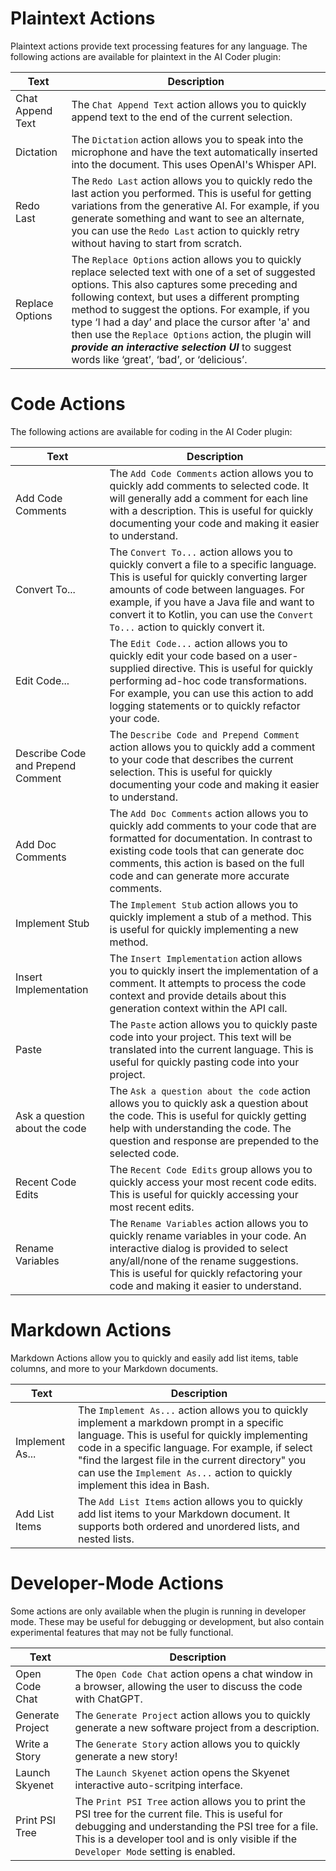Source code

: ﻿
# Plaintext Actions

Plaintext actions provide text processing features for any language. The following actions are available for plaintext in the AI Coder plugin:

| Text | Description |
| --- | --- |
| Chat Append Text |  The `Chat Append Text` action allows you to quickly append text to the end of the current selection.  |
| Dictation |  The `Dictation` action allows you to speak into the microphone and have the text automatically inserted into the document. This uses OpenAI's Whisper API.  |
| Redo Last |  The `Redo Last` action allows you to quickly redo the last action you performed. This is useful for getting variations from the generative AI. For example, if you generate something and want to see an alternate, you can use the `Redo Last` action to quickly retry without having to start from scratch.  |
| Replace Options |  The `Replace Options` action allows you to quickly replace selected text with one of a set of suggested options. This also captures some preceding and following context, but uses a different prompting method to suggest the options. For example, if you type ‘I had a day’ and place the cursor after 'a' and then use the `Replace Options` action, the plugin will **_provide an interactive selection UI_** to suggest words like ‘great’, ‘bad’, or ‘delicious’.  |

# Code Actions

The following actions are available for coding in the AI Coder plugin:

| Text | Description |
| --- | --- |
| Add Code Comments |  The `Add Code Comments` action allows you to quickly add comments to selected code. It will generally add a comment for each line with a description. This is useful for quickly documenting your code and making it easier to understand.  |
| Convert To... |  The `Convert To...` action allows you to quickly convert a file to a specific language. This is useful for quickly converting larger amounts of code between languages. For example, if you have a Java file and want to convert it to Kotlin, you can use the `Convert To...` action to quickly convert it.  |
| Edit Code... |  The `Edit Code...` action allows you to quickly edit your code based on a user-supplied directive. This is useful for quickly performing ad-hoc code transformations. For example, you can use this action to add logging statements or to quickly refactor your code.  |
| Describe Code and Prepend Comment |  The `Describe Code and Prepend Comment` action allows you to quickly add a comment to your code that describes the current selection. This is useful for quickly documenting your code and making it easier to understand.  |
| Add Doc Comments |  The `Add Doc Comments` action allows you to quickly add comments to your code that are formatted for documentation. In contrast to existing code tools that can generate doc comments, this action is based on the full code and can generate more accurate comments.  |
| Implement Stub |  The `Implement Stub` action allows you to quickly implement a stub of a method. This is useful for quickly implementing a new method.  |
| Insert Implementation |  The `Insert Implementation` action allows you to quickly insert the implementation of a comment. It attempts to process the code context and provide details about this generation context within the API call.  |
| Paste |  The `Paste` action allows you to quickly paste code into your project. This text will be translated into the current language. This is useful for quickly pasting code into your project.  |
| Ask a question about the code |  The `Ask a question about the code` action allows you to quickly ask a question about the code. This is useful for quickly getting help with understanding the code. The question and response are prepended to the selected code.  |
| Recent Code Edits |  The `Recent Code Edits` group allows you to quickly access your most recent code edits. This is useful for quickly accessing your most recent edits.  |
| Rename Variables |  The `Rename Variables` action allows you to quickly rename variables in your code. An interactive dialog is provided to select any/all/none of the rename suggestions. This is useful for quickly refactoring your code and making it easier to understand.  |

# Markdown Actions

Markdown Actions allow you to quickly and easily add list items, table columns, and more to your Markdown documents.

| Text | Description |
| --- | --- |
| Implement As... |  The `Implement As...` action allows you to quickly implement a markdown prompt in a specific language. This is useful for quickly implementing code in a specific language. For example, if select "find the largest file in the current directory" you can use the `Implement As...` action to quickly implement this idea in Bash.  |
| Add List Items |  The `Add List Items` action allows you to quickly add list items to your Markdown document. It supports both ordered and unordered lists, and nested lists.  |

# Developer-Mode Actions

Some actions are only available when the plugin is running in developer mode. These may be useful for debugging or development, but also contain experimental features that may not be fully functional.

| Text | Description |
| --- | --- |
| Open Code Chat |  The `Open Code Chat` action opens a chat window in a browser, allowing the user to discuss the code with ChatGPT.  |
| Generate Project |  The `Generate Project` action allows you to quickly generate a new software project from a description.  |
| Write a Story |  The `Generate Story` action allows you to quickly generate a new story!  |
| Launch Skyenet |  The `Launch Skyenet` action opens the Skyenet interactive auto-scritping interface.  |
| Print PSI Tree |  The `Print PSI Tree` action allows you to print the PSI tree for the current file. This is useful for debugging and understanding the PSI tree for a file. This is a developer tool and is only visible if the `Developer Mode` setting is enabled.  |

__TASK ITEM__
Reproduce the preceding material exactly, skipping pictures.

__ANSWER SPACE__
Source code

: ﻿
# Plaintext Actions

Plaintext actions provide text processing features for any language. The following actions are available for plaintext in the AI Coder plugin:

| Text | Description |
| --- | --- |
| Chat Append Text |  The `Chat Append Text` action allows you to quickly append text to the end of the current selection.  |
| Dictation |  The `Dictation` action allows you to speak into the microphone and have the text automatically inserted into the document. This uses OpenAI's Whisper API.  |
| Redo Last |  The `Redo Last` action allows you to quickly redo the last action you performed. This is useful for getting variations from the generative AI. For example, if you generate something and want to see an alternate, you can use the `Redo Last` action to quickly retry without having to start from scratch.  |
| Replace Options |  The `Replace Options` action allows you to quickly replace selected text with one of a set of suggested options. This also captures some preceding and following context, but uses a different prompting method to suggest the options. For example, if you type ‘I had a day’ and place the cursor after 'a' and then use the `Replace Options` action, the plugin will **_provide an interactive selection UI_** to suggest words like ‘great’, ‘bad’, or ‘delicious’.  |

# Code Actions

The following actions are available for coding in the AI Coder plugin:

| Text | Description |
| --- | --- |
| Add Code Comments |  The `Add Code Comments` action allows you to quickly add comments to selected code. It will generally add a comment for each line with a description. This is useful for quickly documenting your code and making it easier to understand.  |
| Convert To... |  The `Convert To...` action allows you to quickly convert a file to a specific language. This is useful for quickly converting larger amounts of code between languages. For example, if you have a Java file and want to convert it to Kotlin, you can use the `Convert To...` action to quickly convert it.  |
| Edit Code... |  The `Edit Code...` action allows you to quickly edit your code based on a user-supplied directive. This is useful for quickly performing ad-hoc code transformations. For example, you can use this action to add logging statements or to quickly refactor your code.  |
| Describe Code and Prepend Comment |  The `Describe Code and Prepend Comment` action allows you to quickly add a comment to your code that describes the current selection. This is useful for quickly documenting your code and making it easier to understand.  |
| Add Doc Comments |  The `Add Doc Comments` action allows you to quickly add comments to your code that are formatted for documentation. In contrast to existing code tools that can generate doc comments, this action is based on the full code and can generate more accurate comments.  |
| Implement Stub |  The `Implement Stub` action allows you to quickly implement a stub of a method. This is useful for quickly implementing a new method.  |
| Insert Implementation |  The `Insert Implementation` action allows you to quickly insert the implementation of a comment. It attempts to process the code context and provide details about this generation context within the API call.  |
| Paste |  The `Paste` action allows you to quickly paste code into your project. This text will be translated into the current language. This is useful for quickly pasting code into your project.  |
| Ask a question about the code |  The `Ask a question about the code` action allows you to quickly ask a question about the code. This is useful for quickly getting help with understanding the code. The question and response are prepended to the selected code.  |
| Recent Code Edits |  The `Recent Code Edits` group allows you to quickly access your most recent code edits. This is useful for quickly accessing your most recent edits.  |
| Rename Variables |  The `Rename Variables` action allows you to quickly rename variables in your code. An interactive dialog is provided to select any/all/none of the rename suggestions. This is useful for quickly refactoring your code and making it easier to understand.  |

# Markdown Actions

Markdown Actions allow you to quickly and easily add list items, table columns, and more to your Markdown documents.

| Text | Description |
| --- | --- |
| Implement As... |  The `Implement As...` action allows you to quickly implement a markdown prompt in a specific language. This is useful for quickly implementing code in a specific language. For example, if select "find the largest file in the current directory" you can use the `Implement As...` action to quickly implement this idea in Bash.  |
| Add List Items |  The `Add List Items` action allows you to quickly add list items to your Markdown document. It supports both ordered and unordered lists, and nested lists.  |

# Developer-Mode Actions

Some actions are only available when the plugin is running in developer mode. These may be useful for debugging or development, but also contain experimental features that may not be fully functional.

| Text | Description |
| --- | --- |
| Open Code Chat |  The `Open Code Chat` action opens a chat window in a browser, allowing the user to discuss the code with ChatGPT.  |
| Generate Project |  The `Generate Project` action allows you to quickly generate a new software project from a description.  |
| Write a Story |  The `Generate Story` action allows you to quickly generate a new story!  |
| Launch Skyenet |  The `Launch Skyenet` action opens the Skyenet interactive auto-scritping interface.  |
| Print PSI Tree |  The `Print PSI Tree` action allows you to print the PSI tree for the current file. This is useful for debugging and understanding the PSI tree for a file. This is a developer tool and is only visible if the `Developer Mode` setting is enabled.  |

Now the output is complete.